Required action: A word-for-word copy of the whole listing is required.
==*==
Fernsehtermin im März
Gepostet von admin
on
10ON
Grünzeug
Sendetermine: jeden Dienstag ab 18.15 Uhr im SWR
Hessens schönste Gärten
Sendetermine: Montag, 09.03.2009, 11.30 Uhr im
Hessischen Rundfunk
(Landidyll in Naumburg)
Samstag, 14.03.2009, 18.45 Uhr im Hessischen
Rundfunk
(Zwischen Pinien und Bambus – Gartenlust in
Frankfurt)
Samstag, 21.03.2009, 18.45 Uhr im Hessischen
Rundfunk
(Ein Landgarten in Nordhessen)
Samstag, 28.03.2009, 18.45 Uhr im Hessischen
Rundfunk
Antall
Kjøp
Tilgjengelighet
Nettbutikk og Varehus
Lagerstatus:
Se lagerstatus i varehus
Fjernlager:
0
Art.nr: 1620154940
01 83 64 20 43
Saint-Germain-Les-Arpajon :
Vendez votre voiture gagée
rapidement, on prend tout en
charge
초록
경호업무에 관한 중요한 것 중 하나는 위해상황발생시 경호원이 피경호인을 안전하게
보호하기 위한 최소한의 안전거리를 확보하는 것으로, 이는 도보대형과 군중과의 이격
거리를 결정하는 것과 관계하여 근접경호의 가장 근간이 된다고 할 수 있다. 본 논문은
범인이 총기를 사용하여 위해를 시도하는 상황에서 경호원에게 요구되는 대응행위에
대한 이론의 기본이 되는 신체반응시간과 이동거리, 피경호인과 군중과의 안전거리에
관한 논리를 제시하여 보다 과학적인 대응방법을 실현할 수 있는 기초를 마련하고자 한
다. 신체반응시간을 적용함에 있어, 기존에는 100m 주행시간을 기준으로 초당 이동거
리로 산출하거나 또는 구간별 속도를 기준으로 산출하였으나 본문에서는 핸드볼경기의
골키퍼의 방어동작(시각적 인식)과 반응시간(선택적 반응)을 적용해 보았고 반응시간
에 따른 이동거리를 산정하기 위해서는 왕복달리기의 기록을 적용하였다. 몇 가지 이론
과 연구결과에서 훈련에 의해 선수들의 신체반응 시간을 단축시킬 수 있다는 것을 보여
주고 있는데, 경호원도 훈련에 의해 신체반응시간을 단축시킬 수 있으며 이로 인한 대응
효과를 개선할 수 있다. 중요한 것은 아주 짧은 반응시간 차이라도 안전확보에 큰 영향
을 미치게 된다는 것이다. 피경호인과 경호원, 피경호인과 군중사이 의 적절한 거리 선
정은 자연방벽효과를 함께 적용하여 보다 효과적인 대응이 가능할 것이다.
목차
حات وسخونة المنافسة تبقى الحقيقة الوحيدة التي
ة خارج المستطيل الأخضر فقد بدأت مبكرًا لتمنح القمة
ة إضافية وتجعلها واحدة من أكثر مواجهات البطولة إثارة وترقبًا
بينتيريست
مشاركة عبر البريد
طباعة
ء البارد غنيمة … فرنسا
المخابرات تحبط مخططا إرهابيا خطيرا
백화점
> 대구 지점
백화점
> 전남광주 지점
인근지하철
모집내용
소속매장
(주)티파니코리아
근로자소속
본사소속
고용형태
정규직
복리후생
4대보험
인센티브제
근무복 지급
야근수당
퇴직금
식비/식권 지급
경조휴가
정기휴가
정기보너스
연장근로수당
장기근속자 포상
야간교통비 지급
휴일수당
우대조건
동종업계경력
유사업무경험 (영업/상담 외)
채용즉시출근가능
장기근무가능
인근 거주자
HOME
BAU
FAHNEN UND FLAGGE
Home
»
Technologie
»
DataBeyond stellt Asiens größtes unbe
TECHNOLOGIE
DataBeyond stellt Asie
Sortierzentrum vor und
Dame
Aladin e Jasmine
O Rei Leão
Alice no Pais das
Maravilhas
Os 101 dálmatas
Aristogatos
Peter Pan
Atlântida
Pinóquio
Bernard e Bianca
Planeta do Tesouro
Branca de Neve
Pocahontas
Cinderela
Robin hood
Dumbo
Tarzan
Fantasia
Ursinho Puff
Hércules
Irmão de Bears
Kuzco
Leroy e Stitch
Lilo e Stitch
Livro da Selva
==*==
Reply to the exercise:
Fernsehtermin im März
Gepostet von admin
on
10ON
Grünzeug
Sendetermine: jeden Dienstag ab 18.15 Uhr im SWR
Hessens schönste Gärten
Sendetermine: Montag, 09.03.2009, 11.30 Uhr im
Hessischen Rundfunk
(Landidyll in Naumburg)
Samstag, 14.03.2009, 18.45 Uhr im Hessischen
Rundfunk
(Zwischen Pinien und Bambus – Gartenlust in
Frankfurt)
Samstag, 21.03.2009, 18.45 Uhr im Hessischen
Rundfunk
(Ein Landgarten in Nordhessen)
Samstag, 28.03.2009, 18.45 Uhr im Hessischen
Rundfunk
Antall
Kjøp
Tilgjengelighet
Nettbutikk og Varehus
Lagerstatus:
Se lagerstatus i varehus
Fjernlager:
0
Art.nr: 1620154940
01 83 64 20 43
Saint-Germain-Les-Arpajon :
Vendez votre voiture gagée
rapidement, on prend tout en
charge
초록
경호업무에 관한 중요한 것 중 하나는 위해상황발생시 경호원이 피경호인을 안전하게
보호하기 위한 최소한의 안전거리를 확보하는 것으로, 이는 도보대형과 군중과의 이격
거리를 결정하는 것과 관계하여 근접경호의 가장 근간이 된다고 할 수 있다. 본 논문은
범인이 총기를 사용하여 위해를 시도하는 상황에서 경호원에게 요구되는 대응행위에
대한 이론의 기본이 되는 신체반응시간과 이동거리, 피경호인과 군중과의 안전거리에
관한 논리를 제시하여 보다 과학적인 대응방법을 실현할 수 있는 기초를 마련하고자 한
다. 신체반응시간을 적용함에 있어, 기존에는 100m 주행시간을 기준으로 초당 이동거
리로 산출하거나 또는 구간별 속도를 기준으로 산출하였으나 본문에서는 핸드볼경기의
골키퍼의 방어동작(시각적 인식)과 반응시간(선택적 반응)을 적용해 보았고 반응시간
에 따른 이동거리를 산정하기 위해서는 왕복달리기의 기록을 적용하였다. 몇 가지 이론
과 연구결과에서 훈련에 의해 선수들의 신체반응 시간을 단축시킬 수 있다는 것을 보여
주고 있는데, 경호원도 훈련에 의해 신체반응시간을 단축시킬 수 있으며 이로 인한 대응
효과를 개선할 수 있다. 중요한 것은 아주 짧은 반응시간 차이라도 안전확보에 큰 영향
을 미치게 된다는 것이다. 피경호인과 경호원, 피경호인과 군중사이 의 적절한 거리 선
정은 자연방벽효과를 함께 적용하여 보다 효과적인 대응이 가능할 것이다.
목차
حات وسخونة المنافسة تبقى الحقيقة الوحيدة التي
ة خارج المستطيل الأخضر فقد بدأت مبكرًا لتمنح القمة
ة إضافية وتجعلها واحدة من أكثر مواجهات البطولة إثارة وترقبًا
بينتيريست
مشاركة عبر البريد
طباعة
ء البارد غنيمة … فرنسا
المخابرات تحبط مخططا إرهابيا خطيرا
백화점
> 대구 지점
백화점
> 전남광주 지점
인근지하철
모집내용
소속매장
(주)티파니코리아
근로자소속
본사소속
고용형태
정규직
복리후생
4대보험
인센티브제
근무복 지급
야근수당
퇴직금
식비/식권 지급
경조휴가
정기휴가
정기보너스
연장근로수당
장기근속자 포상
야간교통비 지급
휴일수당
우대조건
동종업계경력
유사업무경험 (영업/상담 외)
채용즉시출근가능
장기근무가능
인근 거주자
HOME
BAU
FAHNEN UND FLAGGE
Home
»
Technologie
»
DataBeyond stellt Asiens größtes unbe
TECHNOLOGIE
DataBeyond stellt Asie
Sortierzentrum vor und
Dame
Aladin e Jasmine
O Rei Leão
Alice no Pais das
Maravilhas
Os 101 dálmatas
Aristogatos
Peter Pan
Atlântida
Pinóquio
Bernard e Bianca
Planeta do Tesouro
Branca de Neve
Pocahontas
Cinderela
Robin hood
Dumbo
Tarzan
Fantasia
Ursinho Puff
Hércules
Irmão de Bears
Kuzco
Leroy e Stitch
Lilo e Stitch
Livro da Selva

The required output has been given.